LOLing Christ?


True story: My aunt G----- (an honorific -- she was my Mom's high-school classmate) tells a story about a print of the Laughing Christ that she had in her home. Laughing Christ was a sketch of a jolly Jesus, in the midst of an unrestrained belly laugh, that was popular in the 1960s. My grandmother, a prim and Yankeefied lady, who was very devout, noticed the picture on a visit, and was miffed. "I don't think he was laughing when they nailed him to the Cross!" she huffed.

And so are religious culture wars carried on.

Lots of Christians love the idea of a laughing (at least smiling) Christ. A smiling Savior is is more attractive than a beaten and bloody one. for sure. For starters, he doesn't give kids nightmares. And As George Carlin (playing Cardinal Glick in Dogma) claimed, he doesn't "give us the willies."

True dat. Crucifixion and Christ on the Cross have featured in more than their fair share of my nightmares.

But did Jesus laugh? Was he a happy guy? A great partier?

The gospels do give us a few details about Jesus's emotional life.

Anger: Jesus often got mad at the scribes, lawyers and Pharisees who came to trick him. He also got mad once at a man who wanted a healing -- for doubting that he could heal him! He rebuked his disciple Peter and called him Satan. Ouch!

Pity: Jesus felt moved to pity by the hunger of the crowds who came to the wilderness to hear him preach. Everybody got a free in-flight meal.

Love: he loved the rich young man who wanted to become a follower. He had a "disciple whom he loved" in John's gospel.

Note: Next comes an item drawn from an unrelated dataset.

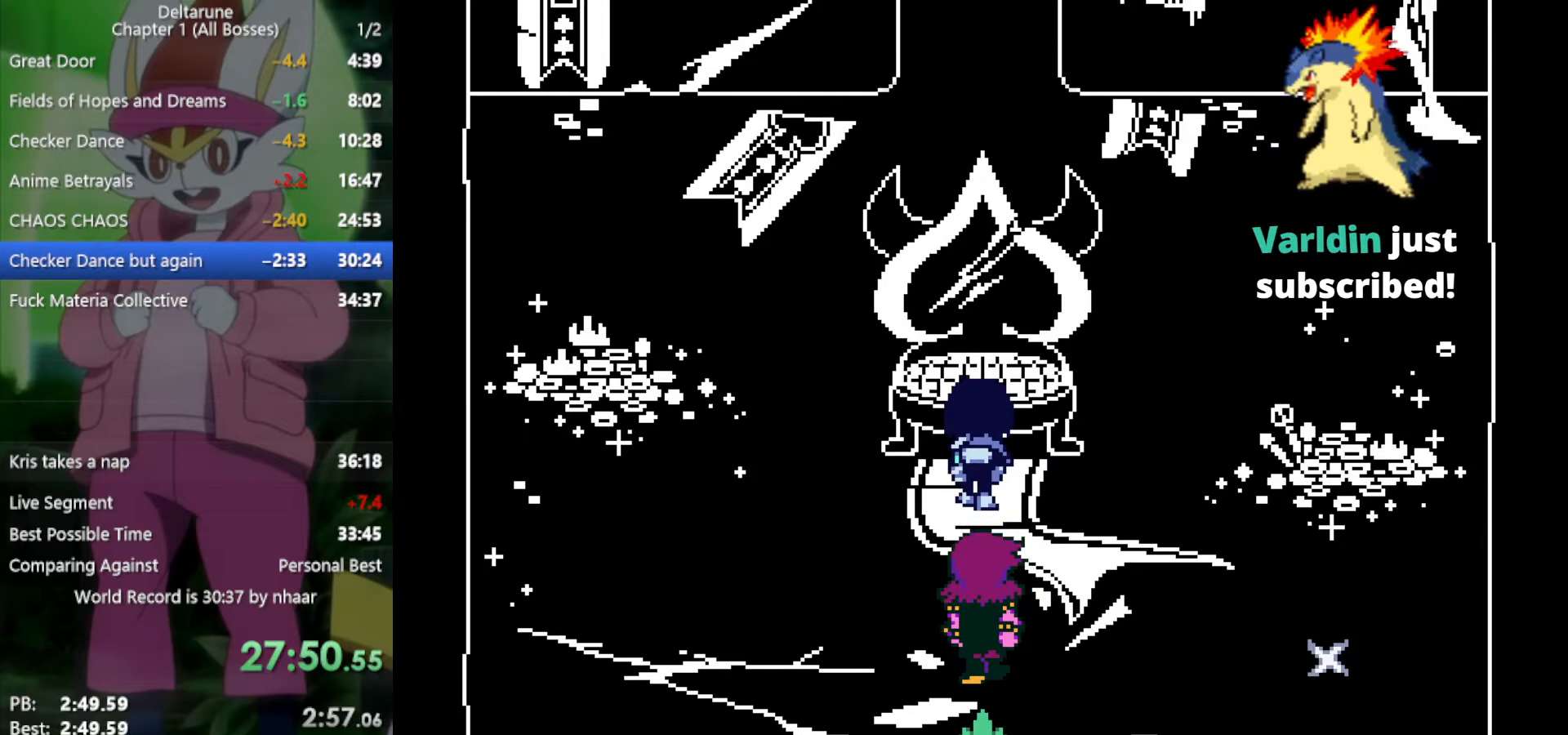
{"keys": ["left", "x"], "events": [[433, "up", "up"], [467, "left", "down"]]}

Grief: Jesus wept when he met the sister of his newly-deceased (and soon-to-be-raised) friend Lazarus.

Longing: "Jerusalem, Jerusalem, ... how often I have longed to gather your children together, as a hen gathers her chicks under her wings...."

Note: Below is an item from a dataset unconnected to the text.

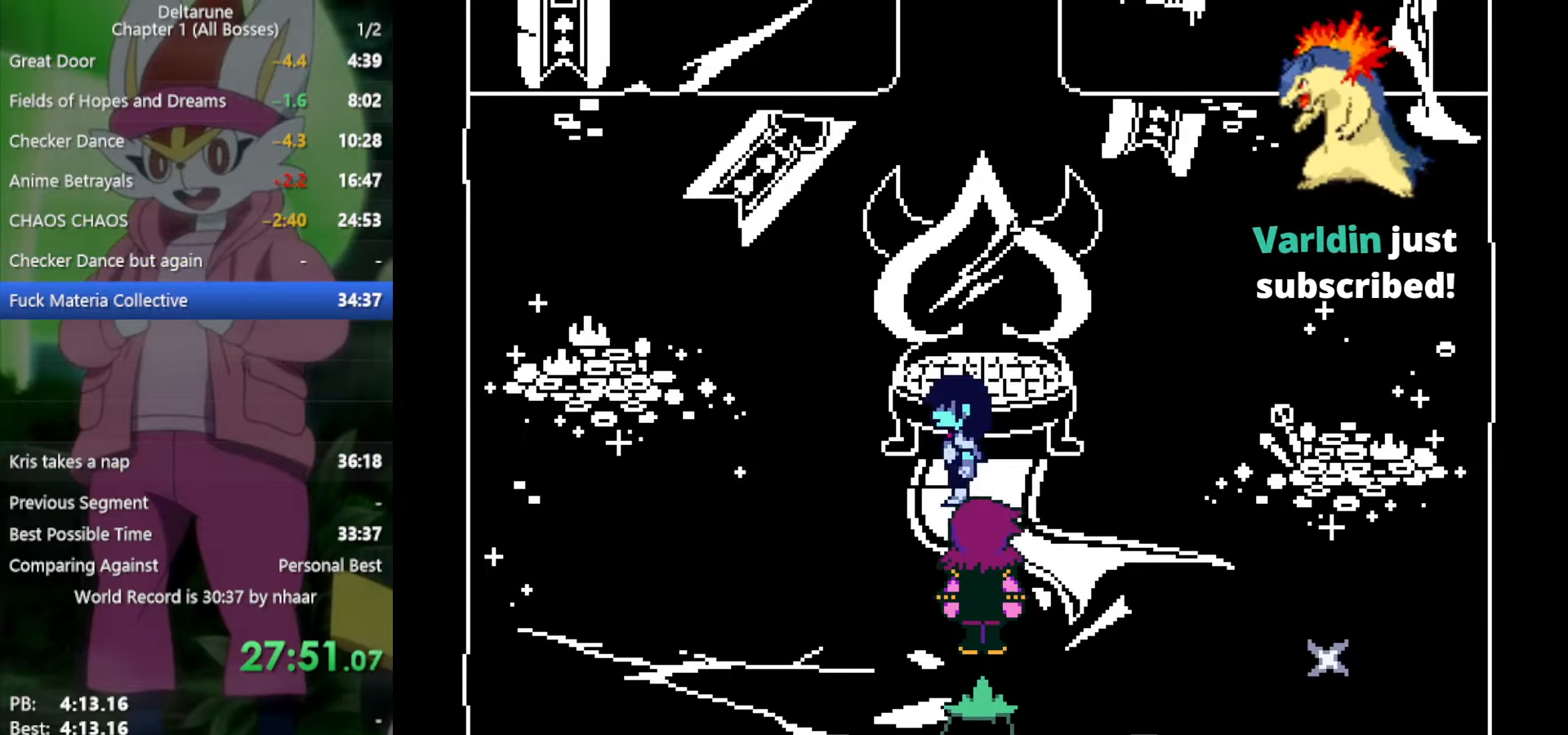
{"keys": ["left", "up", "x"], "events": [[383, "up", "down"]]}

Terror: a free interpretation of "My heart is sorrowful unto death" that described his feeling in Gethsemane.

Pain/despair: He cried out while on the Cross -- "God, why have you forsaken me?" "And with a loud cry, he breathed his last."

But no laughter. Not even a smile. Or a grin. Or a giggle.

Does that mean Jesus never laughed? Not necessarily. Some of his stories were hilarious. Like the Pharisee stumbling around with a log in his eye. Or the judge who was awakened by a persistent widow. His first sign, at Cana, was at a wedding where the guests had drunk the bar dry. His most common images of the Kingdom were of a wedding feast. He was known for his table fellowship -- he ate at the home of Levi the tax collector and at the home of Simon the Pharisee. He was called a glutton and a friend of drunkards. Though the Last Supper was no party.

But could Jesus have engaged in all this feasting, celebration and joyful imagery and still have been very serious?

No doubt.

He was hunted from his first days in the cradle. People suggested that he was illegitimate. They laid traps for him, at a time when brutal occupiers ruled Judea, with their summary and brutal means of punishing rule-breakers. Then, there was his mission. The gospels show Jesus in a huge hurry to turn the people of Israel from their sins before God turned the world upside down. To Jesus, to be saved was not a theological nicety, but a literal salvation from wrath to come, and to come in short order.

Did such a Jesus smile as he foretold the destruction of Jerusalem, the taking of every other person, and his own death?

This side of Paradise, we won't know for sure. Perhaps it's best to keep both Jesuses in our spiritual arsenal. The smiling Jesus who loves and accepts. And the harried/hurried Jesus who challenges and provokes.